O que produzir: Continue o trecho sobre furto qualificado e crime impossível, escrevendo a partir da última frase apresentada.

Trecho fornecido:
▼▼▼
APELAÇÃO CRIME. FURTO QUALIFICADO. CONCURSO DE AGENTES. TENTATIVA. REJEIÇÃO DA DENÚNCIA. ART. 43, I DO CPP. CRIME IMPOSSÍVEL. NÃO-RECONHECIMENTO. A teor do art. 17 do CP, só se configura o crime impossível, quando absolutamente ineficaz o meio utilizado pelo agente para alcançar o resultado criminoso, ou absolutamente inidôneo o objeto. O tão-só fato de o estabelecimento comercial ser protegido por sistemas de segurança a envolver pessoas físicas, a cumprir tal tarefa, não tem o condão de tornar absolutamente ineficaz o meio empregado pelos meliantes. Inidoneidade apenas relativa do meio utilizado, no caso concreto. Rés interceptadas por segurança do supermercado, já no estacionamento do estabelecimento, ocasião em que, revistadas as bolsas daquelas, foi encontrada a mercadoria furtada. Tentativa idônea caracterizada.(3)
▲▲▲
Listagem de dados:
▼▼▼
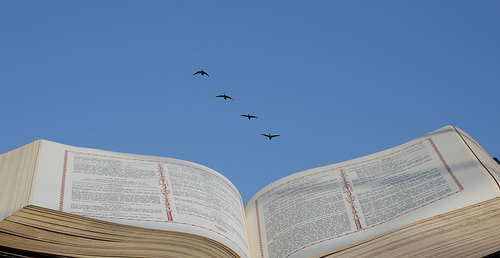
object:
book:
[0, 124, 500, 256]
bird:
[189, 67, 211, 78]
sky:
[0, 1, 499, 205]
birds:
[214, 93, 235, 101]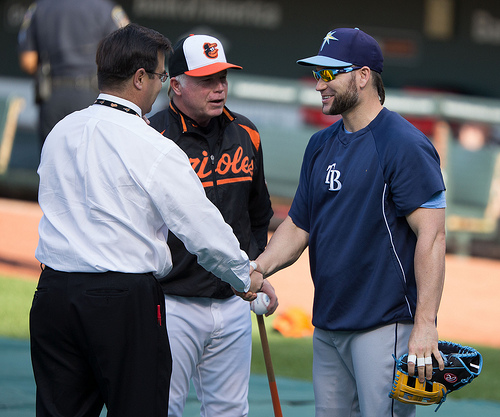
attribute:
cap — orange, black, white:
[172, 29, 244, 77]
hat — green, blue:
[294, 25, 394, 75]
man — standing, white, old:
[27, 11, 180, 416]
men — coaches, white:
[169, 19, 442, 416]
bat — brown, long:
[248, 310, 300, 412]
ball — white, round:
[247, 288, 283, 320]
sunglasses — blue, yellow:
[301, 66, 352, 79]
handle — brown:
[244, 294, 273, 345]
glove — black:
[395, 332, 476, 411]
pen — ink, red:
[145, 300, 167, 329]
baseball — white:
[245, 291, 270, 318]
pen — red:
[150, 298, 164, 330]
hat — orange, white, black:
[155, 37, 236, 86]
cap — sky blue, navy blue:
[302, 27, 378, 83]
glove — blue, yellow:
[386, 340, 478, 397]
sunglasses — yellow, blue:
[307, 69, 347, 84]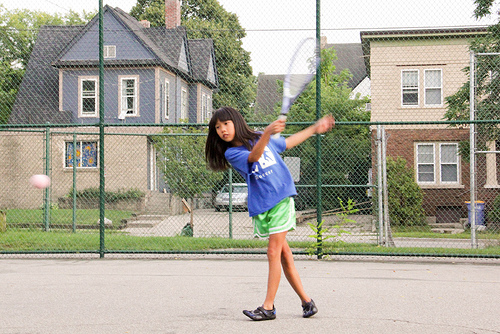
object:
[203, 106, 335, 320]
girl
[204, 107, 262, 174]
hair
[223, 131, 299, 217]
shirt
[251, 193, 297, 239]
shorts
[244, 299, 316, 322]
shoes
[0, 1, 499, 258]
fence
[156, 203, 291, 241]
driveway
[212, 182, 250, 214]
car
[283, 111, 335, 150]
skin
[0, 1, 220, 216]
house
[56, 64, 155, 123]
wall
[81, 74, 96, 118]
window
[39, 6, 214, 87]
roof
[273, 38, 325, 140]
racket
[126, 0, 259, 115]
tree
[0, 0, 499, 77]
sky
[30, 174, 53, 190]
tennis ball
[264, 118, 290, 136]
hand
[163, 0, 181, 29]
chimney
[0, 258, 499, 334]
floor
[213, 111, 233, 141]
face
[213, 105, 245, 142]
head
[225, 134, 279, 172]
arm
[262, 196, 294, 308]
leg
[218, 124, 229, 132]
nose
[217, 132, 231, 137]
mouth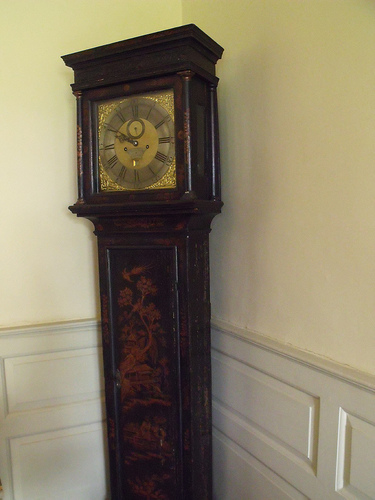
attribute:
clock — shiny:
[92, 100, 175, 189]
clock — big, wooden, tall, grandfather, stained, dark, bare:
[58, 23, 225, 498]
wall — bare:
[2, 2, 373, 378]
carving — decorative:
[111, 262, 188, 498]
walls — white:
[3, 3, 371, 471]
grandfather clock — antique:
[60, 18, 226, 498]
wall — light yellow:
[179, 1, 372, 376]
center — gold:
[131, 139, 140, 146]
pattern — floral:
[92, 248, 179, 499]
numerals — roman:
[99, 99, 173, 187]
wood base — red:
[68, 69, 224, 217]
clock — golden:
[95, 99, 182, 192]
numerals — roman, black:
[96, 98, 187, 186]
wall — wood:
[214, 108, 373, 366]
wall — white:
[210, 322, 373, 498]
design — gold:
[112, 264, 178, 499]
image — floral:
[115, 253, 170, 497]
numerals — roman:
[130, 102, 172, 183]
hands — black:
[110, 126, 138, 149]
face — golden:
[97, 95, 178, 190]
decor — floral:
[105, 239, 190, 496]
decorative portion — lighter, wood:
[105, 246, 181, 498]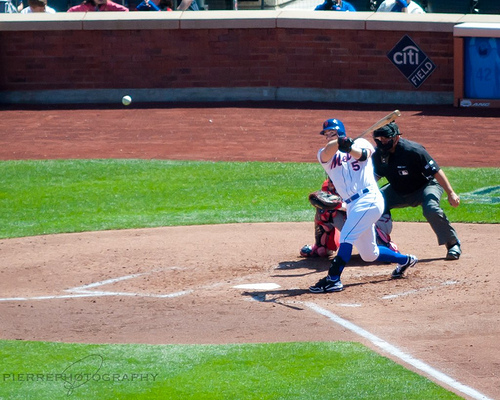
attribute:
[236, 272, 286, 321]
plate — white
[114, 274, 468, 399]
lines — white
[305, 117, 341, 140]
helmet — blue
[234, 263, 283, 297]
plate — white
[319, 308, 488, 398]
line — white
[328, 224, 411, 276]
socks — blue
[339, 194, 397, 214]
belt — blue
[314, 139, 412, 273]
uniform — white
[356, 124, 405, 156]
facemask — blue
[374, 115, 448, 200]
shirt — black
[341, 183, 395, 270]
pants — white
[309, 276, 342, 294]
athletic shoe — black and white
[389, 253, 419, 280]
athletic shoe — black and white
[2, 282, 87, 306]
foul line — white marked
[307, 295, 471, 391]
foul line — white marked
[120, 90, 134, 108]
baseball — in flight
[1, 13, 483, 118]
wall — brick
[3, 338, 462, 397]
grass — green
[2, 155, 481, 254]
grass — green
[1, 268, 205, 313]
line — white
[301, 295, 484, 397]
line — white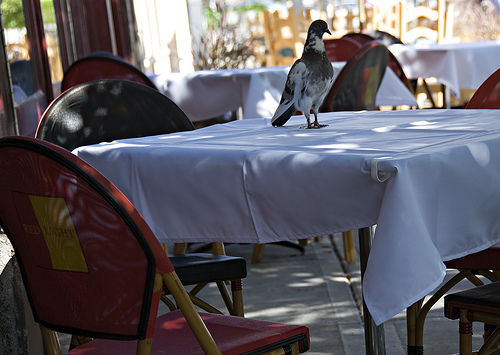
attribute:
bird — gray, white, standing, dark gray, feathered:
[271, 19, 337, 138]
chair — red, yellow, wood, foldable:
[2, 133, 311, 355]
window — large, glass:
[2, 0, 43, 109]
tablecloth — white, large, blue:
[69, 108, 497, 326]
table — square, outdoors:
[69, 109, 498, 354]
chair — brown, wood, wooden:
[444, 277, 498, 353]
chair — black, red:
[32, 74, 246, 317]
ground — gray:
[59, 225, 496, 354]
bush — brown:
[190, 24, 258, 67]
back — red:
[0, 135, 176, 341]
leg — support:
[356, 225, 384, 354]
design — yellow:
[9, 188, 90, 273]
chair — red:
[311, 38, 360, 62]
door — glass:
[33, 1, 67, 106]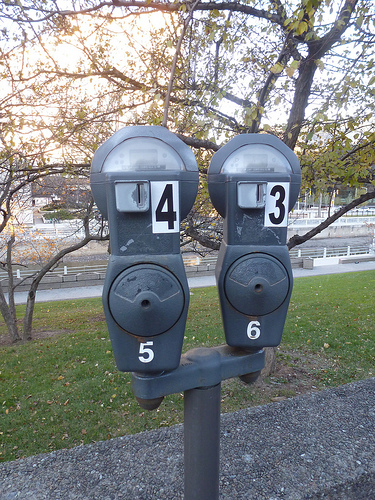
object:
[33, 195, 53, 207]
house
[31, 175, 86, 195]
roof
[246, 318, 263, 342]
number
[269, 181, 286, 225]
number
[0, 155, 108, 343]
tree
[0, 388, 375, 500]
▲▲▲
▼▼▼
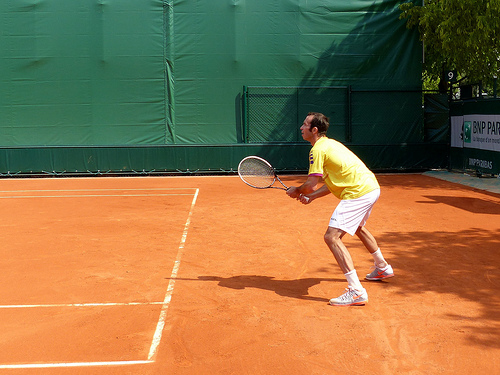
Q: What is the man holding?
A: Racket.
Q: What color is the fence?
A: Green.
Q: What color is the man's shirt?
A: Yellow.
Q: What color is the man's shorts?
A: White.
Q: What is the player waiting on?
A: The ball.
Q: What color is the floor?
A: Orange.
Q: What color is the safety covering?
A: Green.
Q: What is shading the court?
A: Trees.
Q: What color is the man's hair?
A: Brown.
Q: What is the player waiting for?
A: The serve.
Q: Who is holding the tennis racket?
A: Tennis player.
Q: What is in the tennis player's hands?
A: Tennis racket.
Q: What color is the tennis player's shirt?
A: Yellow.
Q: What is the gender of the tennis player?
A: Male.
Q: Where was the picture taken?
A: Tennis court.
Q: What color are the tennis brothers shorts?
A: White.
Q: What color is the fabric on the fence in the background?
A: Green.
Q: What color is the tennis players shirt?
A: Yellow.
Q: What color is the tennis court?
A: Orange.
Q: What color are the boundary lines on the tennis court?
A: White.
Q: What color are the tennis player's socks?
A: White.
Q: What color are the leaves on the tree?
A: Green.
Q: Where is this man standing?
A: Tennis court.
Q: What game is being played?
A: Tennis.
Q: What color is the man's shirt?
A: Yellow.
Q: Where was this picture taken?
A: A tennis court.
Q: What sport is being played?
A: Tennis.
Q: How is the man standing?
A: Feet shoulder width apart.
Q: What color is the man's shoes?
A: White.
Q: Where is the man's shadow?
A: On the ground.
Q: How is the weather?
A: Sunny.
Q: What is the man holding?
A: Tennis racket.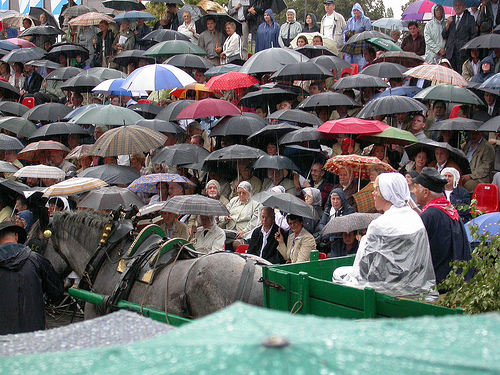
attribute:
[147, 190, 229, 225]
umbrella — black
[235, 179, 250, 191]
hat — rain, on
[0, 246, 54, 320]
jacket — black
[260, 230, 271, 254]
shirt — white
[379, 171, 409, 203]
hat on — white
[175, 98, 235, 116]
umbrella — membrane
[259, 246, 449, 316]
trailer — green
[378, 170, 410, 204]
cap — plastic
▲▲▲
▼▼▼
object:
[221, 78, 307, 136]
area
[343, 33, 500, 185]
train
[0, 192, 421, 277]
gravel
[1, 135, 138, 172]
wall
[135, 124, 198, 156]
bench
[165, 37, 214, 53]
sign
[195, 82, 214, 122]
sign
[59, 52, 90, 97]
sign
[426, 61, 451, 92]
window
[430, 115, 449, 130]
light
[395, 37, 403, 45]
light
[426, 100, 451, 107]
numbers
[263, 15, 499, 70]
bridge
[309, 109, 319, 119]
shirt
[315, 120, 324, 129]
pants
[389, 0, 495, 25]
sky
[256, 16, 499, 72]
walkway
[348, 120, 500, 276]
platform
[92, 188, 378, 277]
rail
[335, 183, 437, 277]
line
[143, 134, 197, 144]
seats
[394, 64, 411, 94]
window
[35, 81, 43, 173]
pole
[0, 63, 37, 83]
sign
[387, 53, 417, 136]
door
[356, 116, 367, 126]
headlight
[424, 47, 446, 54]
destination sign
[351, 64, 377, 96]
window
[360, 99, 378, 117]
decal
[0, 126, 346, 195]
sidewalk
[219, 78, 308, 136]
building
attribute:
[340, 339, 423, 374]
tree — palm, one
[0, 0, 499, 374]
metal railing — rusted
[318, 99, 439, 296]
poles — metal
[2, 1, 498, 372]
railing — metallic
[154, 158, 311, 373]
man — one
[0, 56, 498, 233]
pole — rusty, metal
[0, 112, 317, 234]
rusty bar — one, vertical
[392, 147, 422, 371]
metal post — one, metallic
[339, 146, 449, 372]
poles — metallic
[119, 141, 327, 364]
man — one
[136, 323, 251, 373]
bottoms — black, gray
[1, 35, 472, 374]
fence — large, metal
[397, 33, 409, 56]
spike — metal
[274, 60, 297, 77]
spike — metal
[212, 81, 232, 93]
▲▲▲
Resposta à tarefa:
A respeito também colaciono aresto do Egrégio Superior Tribunal de Justiça:

PENAL E PROCESSUAL PENAL. AGRAVO REGIMENTAL. CRIME IMPOSSÍVEL. ESTABELECIMENTO COM APARATO DE SEGURANÇA. ABSOLUTA INEFICÁCIA DO MEIO EMPREGADO. NÃO CONFIGURAÇÃO. AGRAVO REGIMENTAL A QUE SE NEGA PROVIMENTO. 1. Cinge-se a controvérsia à configuração ou não de crime impossível na hipótese em que o agente, ao tentar sair do estabelecimento comercial com produtos pertencentes a este, é detido por seguranças, em decorrência da suspeita de funcionários da empresa. 2. No caso dos autos, o fato de o agente ter sido vigiado pelo segurança do estabelecimento não ilide, de forma absolutamente eficaz, a consumação do delito de furto, pois existiu o risco, ainda que mínimo, de que o agente lograsse êxito na consumação do furto e causasse prejuízo à vítima, restando frustrado seu intento por circunstâncias alheias à sua vontade. 3. Desta maneira, não se pode reconhecer, nesta situação, a configuração de crime impossível pela absoluta ineficácia do meio empregado, mas sim a tentativa de furto. O crime impossível somente se caracteriza quando o agente, após a prática do fato, jamais poderia consumar o crime pela ineficácia absoluta do meio empregado ou pela absoluta impropriedade do objeto material, nos termos do art. 17 do Código Penal. 4. Agravo regimental a que se nega provimento.(4) (Grifei).

Desta sorte, não configurada a tentativa inidônea, o recebimento da denúncia é imperativo.

2.2. De outra feita, como é sabido, o princípio da insignificância somente tem aplicação em casos excepcionais, quando a conduta imputada ao agente é desprovida de significação social e não atinge o bem jurídico tutelado pela norma penal incriminadora.

Narra a denúncia que a acusada subtraiu diversos bens da vítima, os quais restaram avaliados em R$ 61,00 (sessenta e um reais) - conforme auto de avaliação, fl. 14.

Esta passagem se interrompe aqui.